Respecto del primer caso, ya que no existe un texto legal sobre el cual ejercer control constitucional, la Corte es incompetente. Solamente la segunda modalidad de omisión –la relativa- puede suscitar un juicio de constitucionalidad.

[40] Ver particularmente la sentencia C-185 de 2002 M.P. Rodrigo Escobar Gil. Estos elementos han sido reiterados en las sentencias C-192 del 15 de marzo de 2006, M.P. Jaime Córdoba Triviño; C-864 del 3 de septiembre de 2008, M.P. Marco Gerardo Monroy Cabra; C-289 del 2 de abril de 2009, M.P. Mauricio González Cuervo; y C-449 del 8 de julio de 2009, M.P. Humberto Antonio Sierra Porto.

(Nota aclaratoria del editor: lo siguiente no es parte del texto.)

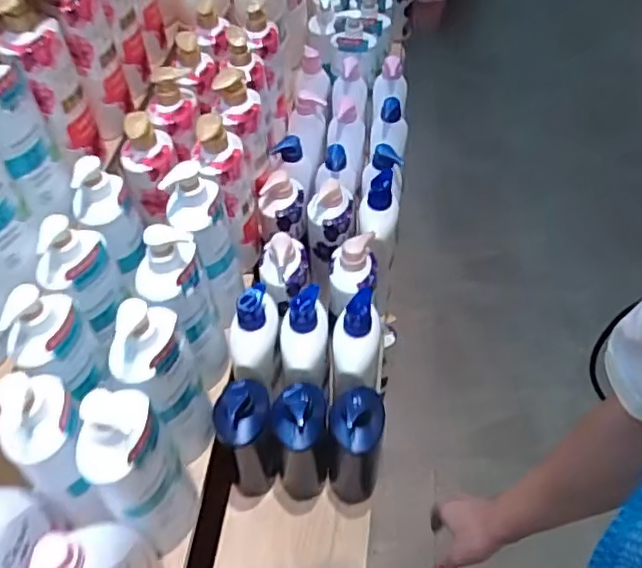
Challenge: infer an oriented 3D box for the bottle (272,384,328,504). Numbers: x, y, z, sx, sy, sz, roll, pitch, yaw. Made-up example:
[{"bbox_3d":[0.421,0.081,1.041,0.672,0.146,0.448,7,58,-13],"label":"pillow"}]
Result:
[{"bbox_3d":[-0.025,0.212,0.819,0.065,0.215,0.063,-1,51,1],"label":"bottle"}]

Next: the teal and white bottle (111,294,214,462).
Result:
[{"bbox_3d":[-0.172,0.112,0.693,0.075,0.227,0.089,-26,55,-19],"label":"teal and white bottle"}]

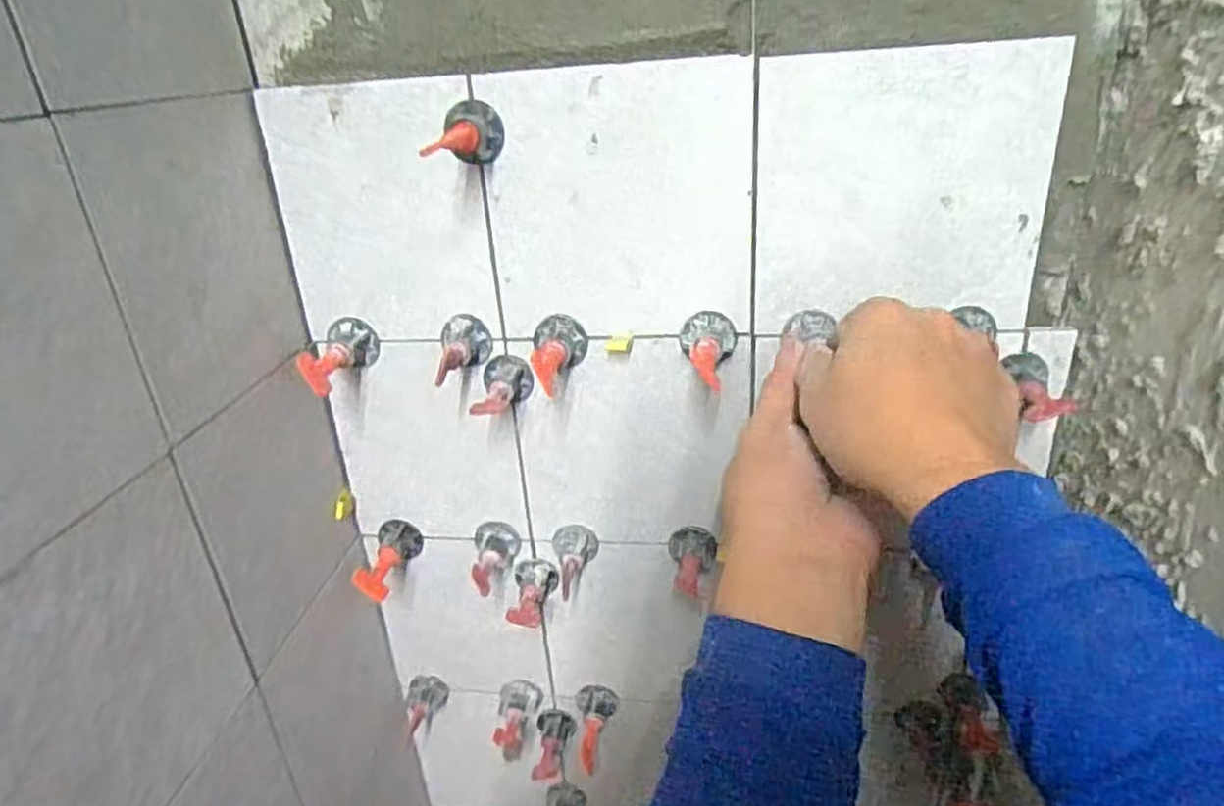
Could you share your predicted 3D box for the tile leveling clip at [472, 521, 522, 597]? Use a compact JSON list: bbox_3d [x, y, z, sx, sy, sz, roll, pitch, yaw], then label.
[{"bbox_3d":[-0.082,0.111,0.503,0.026,0.035,0.051,4,39,16],"label":"tile leveling clip"}]

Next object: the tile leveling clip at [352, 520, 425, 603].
[{"bbox_3d":[-0.157,0.110,0.508,0.026,0.027,0.058,5,39,19],"label":"tile leveling clip"}]

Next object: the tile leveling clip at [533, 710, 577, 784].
[{"bbox_3d":[-0.047,0.268,0.572,0.029,0.022,0.050,2,47,12],"label":"tile leveling clip"}]

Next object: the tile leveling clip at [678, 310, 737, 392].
[{"bbox_3d":[0.055,-0.030,0.420,0.032,0.034,0.039,0,26,9],"label":"tile leveling clip"}]

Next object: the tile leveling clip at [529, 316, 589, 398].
[{"bbox_3d":[-0.029,-0.026,0.424,0.032,0.036,0.050,-5,25,-2],"label":"tile leveling clip"}]

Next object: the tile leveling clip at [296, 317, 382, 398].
[{"bbox_3d":[-0.161,-0.027,0.439,0.029,0.029,0.059,-3,25,3],"label":"tile leveling clip"}]

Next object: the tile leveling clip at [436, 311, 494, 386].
[{"bbox_3d":[-0.087,-0.031,0.436,0.030,0.031,0.042,-6,25,-3],"label":"tile leveling clip"}]

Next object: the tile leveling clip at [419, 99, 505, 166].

[41] Por ejemplo, en la sentencia C-155 del 24 de febrero de 2004, M.P. Álvaro Tafur Galvis, la Corte declaró que el artículo 299 (parcial) del Decreto Ley 663 de 1993, Estatuto Orgánico del Sistema Financiero, sobre los bienes excluidos de la masa de liquidación de las empresas del sector financiero, contenía una omisión legislativa relativa, pues no extendía su protección en materia de tratamiento contable a algunos de los recursos parafiscales de la seguridad social respecto de los cuales es clara la obligación del Legislador -establecida en el artículo 48 superior- de asegurar su destinación específica sin ninguna distinción. En consecuencia, la Corte declaró exequible la disposición en el entendido que la expresión “así como los recaudos  realizados por concepto de seguridad social” alude a todos los recursos parafiscales de la seguridad social, a condición de que figuren como tales en la contabilidad de la correspondiente institución de seguridad social. En este caso, para la Corte el Legislador había omitido un ingrediente indispensable de la regulación, según el artículo 48 de la Carta. Posteriormente, en la sentencia C-394 del 23 de mayo de 2007, M.P. Humberto Antonio Sierra Porto, la Corte nuevamente halló la existencia de una omisión legislativa relativa en los artículos 2° y 15, parágrafo 3°, de la Ley 986 de 2005 “por medio de la cual se adoptan medidas de protección a las víctimas del secuestro y sus familias, y se dictan otras disposiciones”. A juicio de la Corte, el legislador había excluido de menare injustificada de los instrumentos de protección consagrados en dicha ley, las víctimas de los delitos de toma de rehenes y desaparición forzada, sus familias y las personas que dependen económicamente de ellas. Estas personas debían ser cobijadas por los efectos de las disposiciones en virtud del artículo 13 superior.

[42] Sobre las características que debe tener un cargo para ser claro, cierto, específico, pertinente y suficiente ver las sentencias C-1052 del 4 de octubre de 2001, M.P. Manuel José Cepeda Espinosa, y C-370 de 2006, M.P. Manuel José Cepeda Espinosa.

[43] Ver al respecto las sentencias C-1115 del 9 de noviembre de 2004, M.P. Rodrigo Escobar Gil; y C-246 del 1 de abril de 2009, M.P. Clara Elena Reales Gutiérrez.

[44] Ver al respecto la sentencia C-192 de 2006, M.P. Jaime Córdoba Triviño

[45] La Corte ha señalado lo siguiente sobre este principio: “En esta medida, surge como pilar de aplicación el denominado principio pro actione, según el cual, siempre que del análisis de una demanda sea posible identificar el texto acusado, el cargo formulado o, al menos, exista una duda razonable sobre el alcance hermenéutico de la disposición acusada o de la norma constitucional que sirve como parámetro de confrontación; es viable que esta Corporación subsane los distintos defectos de las demandas que, en principio, hubieran llevado a un fallo inhibitorio y que detectados en la etapa de admisión hubieran dado lugar a su inadmisión o a su rechazo y, por ende, adelante el control de constitucionalidad, con el fin de hacer prevalecer el derecho sustancial sobre el formal, y de garantizar los derechos de acceso a la administración de justicia y de participación democrática. Pero, en especial, con el propósito esencial de mantener ‘la integridad y supremacía de la Constitución’, en los términos previstos en los artículos 241 y subsiguientes del Texto Superior.” Cfr. Sentencia C-1192 del 22 de noviembre de  2005, M.P. Rodrigo Escobar Gil.

[46] Ver en este sentido la sentencia C-405 del 17 de junio de 2009, M.P. Luis Ernesto Vargas Silva.